Song: Running to Stand Still – U2
“Being unafraid does not mean an absence of fear”
The horizon is bleak where I used to see splashes of pink and orange. A wilting tree in the place of a rose. A flock of birds, that are as free as I wish to be. The expansive land stretches before me, filled with wasted opportunities.
‘Come inside, I made tea’
And so she woke up
Woke up from where she was
Said I gotta do something
About where we're going
The tears that cling hopelessly to my eyelashes are tears of longing. They fall from my cheeks onto my pale legs, curled up beneath me, hiding me from the world. My hope. lost. My love is forgotten. And my trust is forever left behind. Conversation washes over me, I nod, I laugh, I shake my head in disbelief, but inside, I am just a girl, empty.
Step on a steam train
Step out of the driving rain, maybe
Run from the darkness in the night
Singing Ha, Ah La La La De Day
Ah La La La De Day
Ah La La De Day
A shadow is standing in front of what is left of the sun. I can see her hair whipping around her face, my face. I am reflected in her, people say. A mirror image. Her hair, her perfect hourglass figure. And I hate it all, for putting me in touch with a reality that I cannot bear. It says that I am home, that I belong to a place that I want to escape.
Sweet the sin
Bitter taste in my mouth
I see seven towers
But I only see one way out
‘I’m fine’ I say, the same as every night. The light in the kitched represents a hope that I am always searching for, but can never gain. A place of refuge in a world of hurt. A place that I’m not ready for yet.
You got to cry without weeping
Talk without speaking
Scream without raising your voice
I’m fine. I’m fine. I keep telling myself. I hear the leaves crackling under her feet, as she turns back, defeated. I tell myself that I am strong, strong for not grieving, strong for hiding from the world. I am just pushing her away. I want to be alive, but I can’t let go. A part of me longs for those moments of sweeping glimpses of myself in the shop windows, in the back of the metal pouring jug. Because in my glassy green eyes, I see him. I see our connection.

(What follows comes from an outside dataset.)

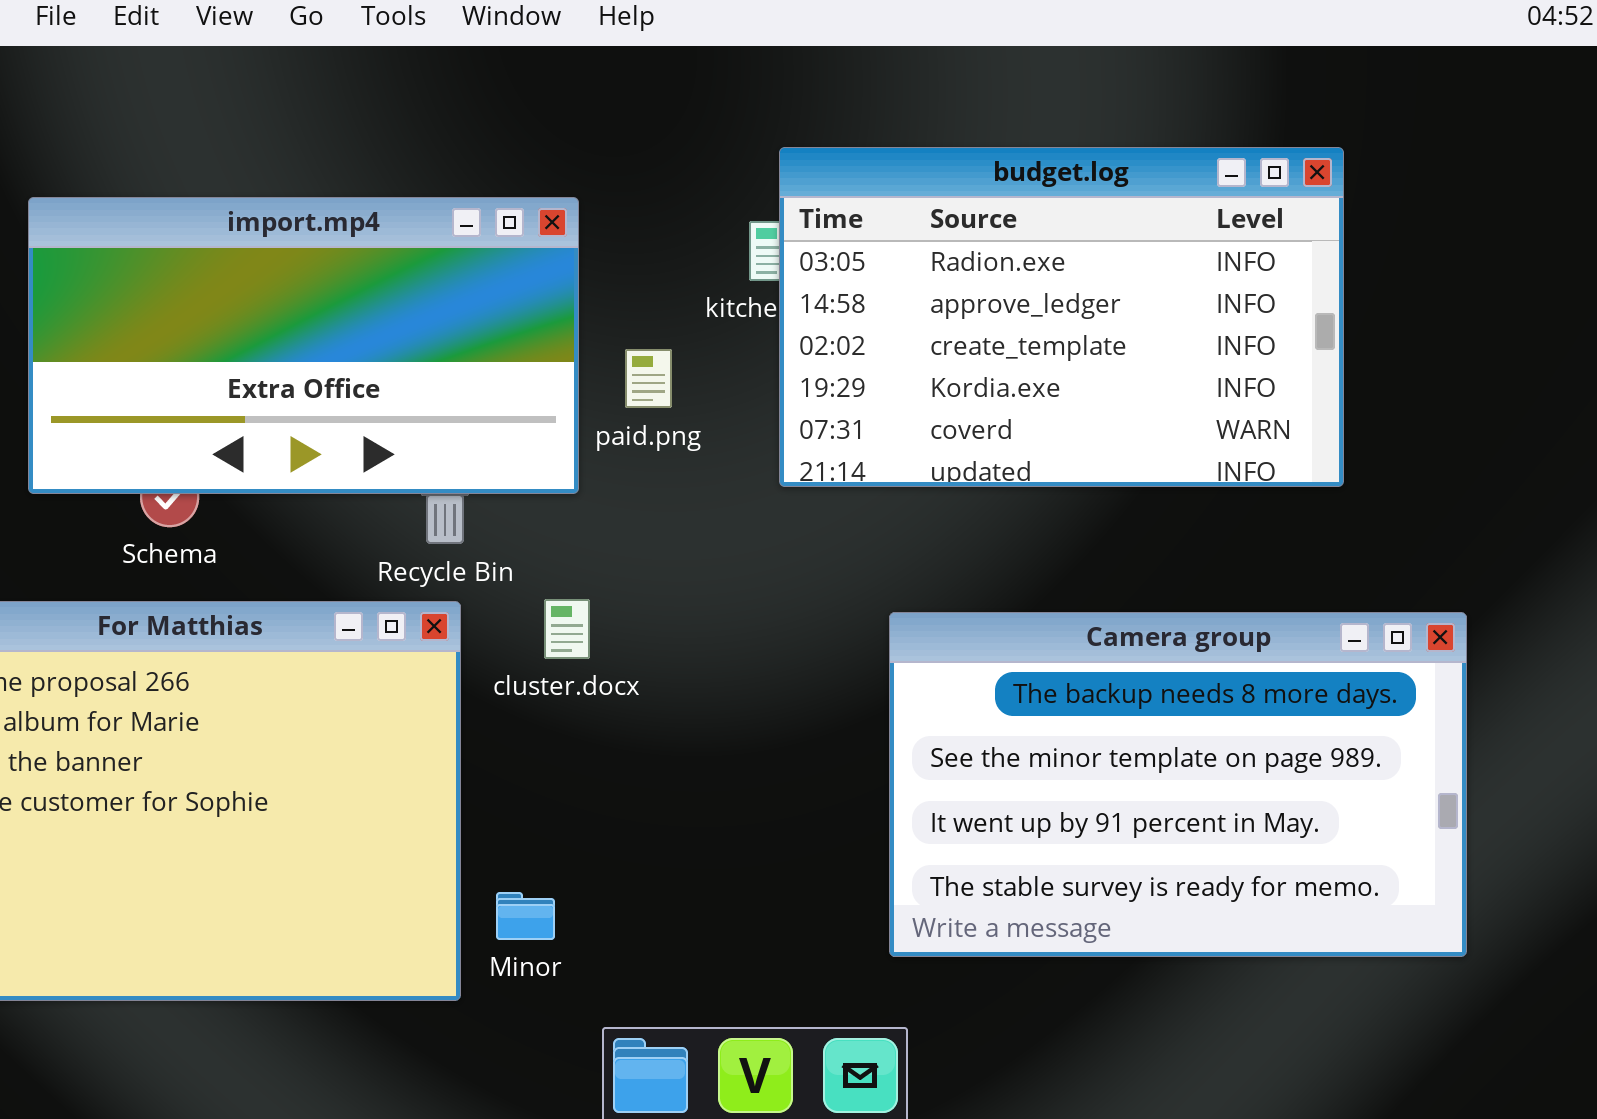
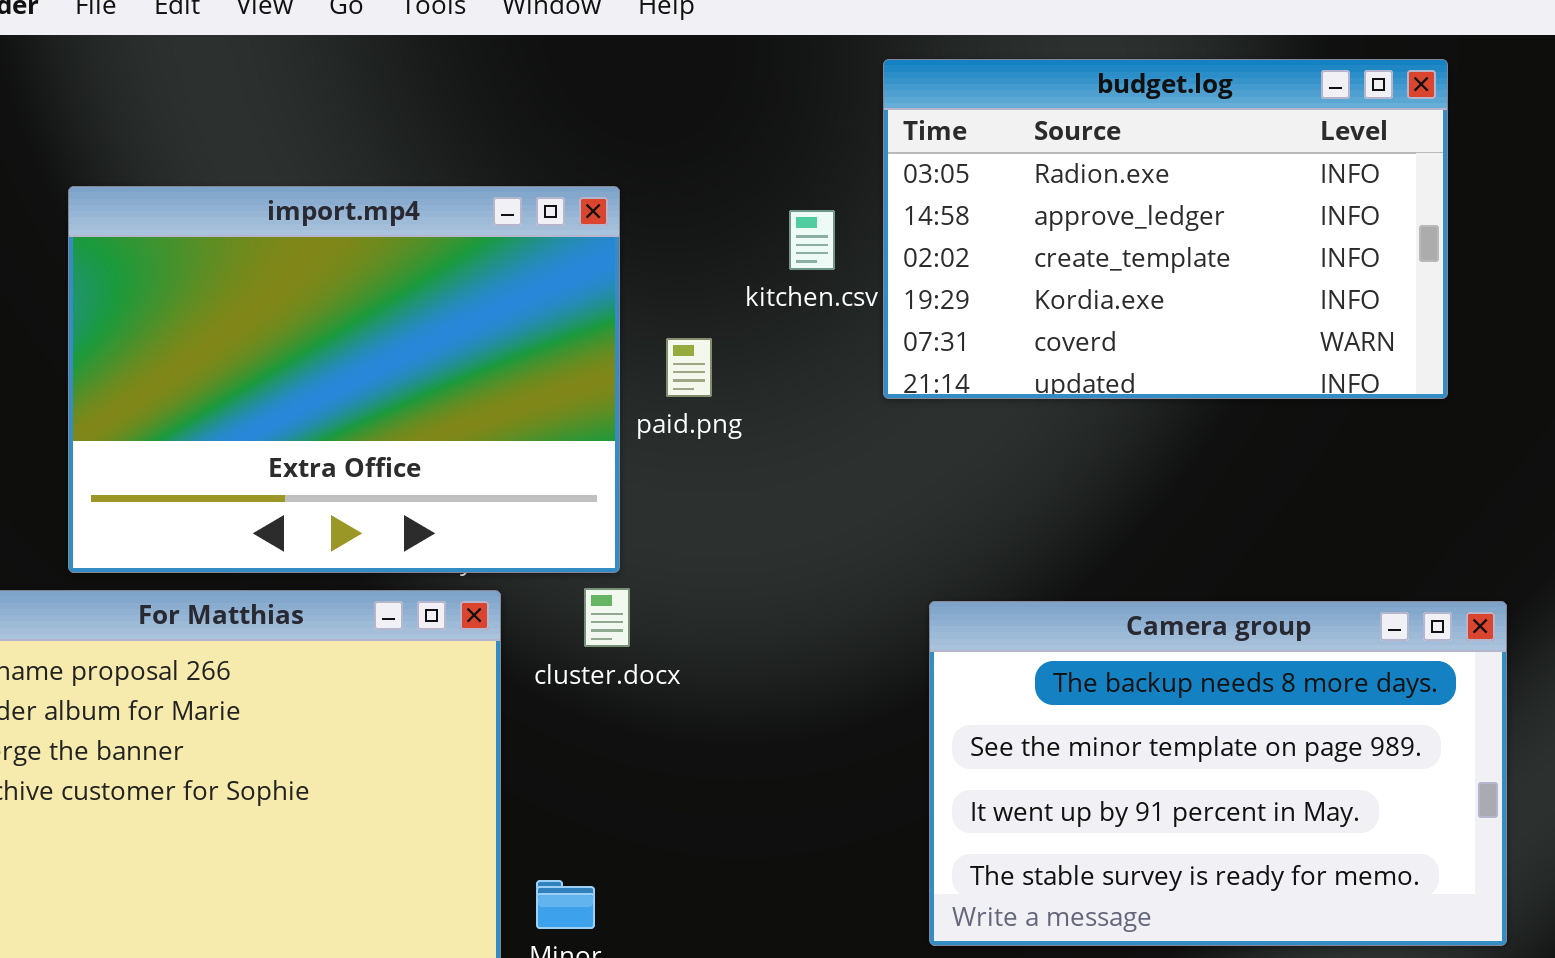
budget.log: [779,147,1344,487] -> [883,59,1448,399], moved
import.mp4: [28,197,579,494] -> [68,186,620,573], resized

You know I took the poison
From the poison stream
Then I floated out of here
I remember the times when we used to sit outside together and I would catch glimpses of his smile underneath all the worry. I remember his ways of telling me he loved me. And so I feel an arm curl around my shoulders, the weight is almost uncomfortable
Singing...Ha La La La De Day
Ha La La La De Day
Ha La La De Day
‘Honey, is something wrong?’
I try and nod, but it would be a lie, I have tried to live, but it has been a vase, empty of flowers, waiting to be filled by something that is not real. Everything is wrong. Can’t he understand that? Everything is. .
Maybe he sees the tears, maybe he feels the shudder of my shoulders, maybe my heart being torn apart, but I am safe in his arms once again, and this time I’m not letting go.
‘Move on sweetie, move on. Only look back when the view is good.'
I can feel the stubble on his chin, it is rough against my check. His chest is in sync with mine, and we beat as one.
She runs through the streets
With her eyes painted red
Under black belly of cloud in the rain
In through a doorway she brings me
White gold and pearls stolen from the sea
A forever moment, I sit there with the warmth of his body surrounding me. I remember. I remember saying painful goodbyes and heartfelt hello’s. I remember arguing over the dishes, and making welcome home signs. I remember teasing, laughing.
She is raging
She is raging
And the storm blows up in her eyes
‘Be good. Be strong, love’
Suffer the needle chill
She is running to stand
The patch of grass that never deflated under his weight, the warmth of his body that never comforted mine. I was alone. Again, I look at the horizon, but this time, I see a single dove fly across, its flying home. I am ready to jump, to fly.
I have to be strong. For being unafraid does not mean an absence of fear, it means having the extraordinary ability to not care.
that was my english story, and i trust you guys to give me real feedback.
i am thinking of just scratching it and starting again on a different story
your thoughts? I think it might be too angsty. Hm.
yesterday, me and a friend, we forgot who we where, and for over half an hour we raced our magnum sticks down the gutters. we looked back to see how far we had raced them, must have been around five hundred metres or so? this is in the pouring rain mind you. it was actually so much fun. forgetting you are, becoming a child again, its really what life is all about isn't it? letting go. being free.
all my love,
it is heavily raining here in the land of catherine, and i am loving it.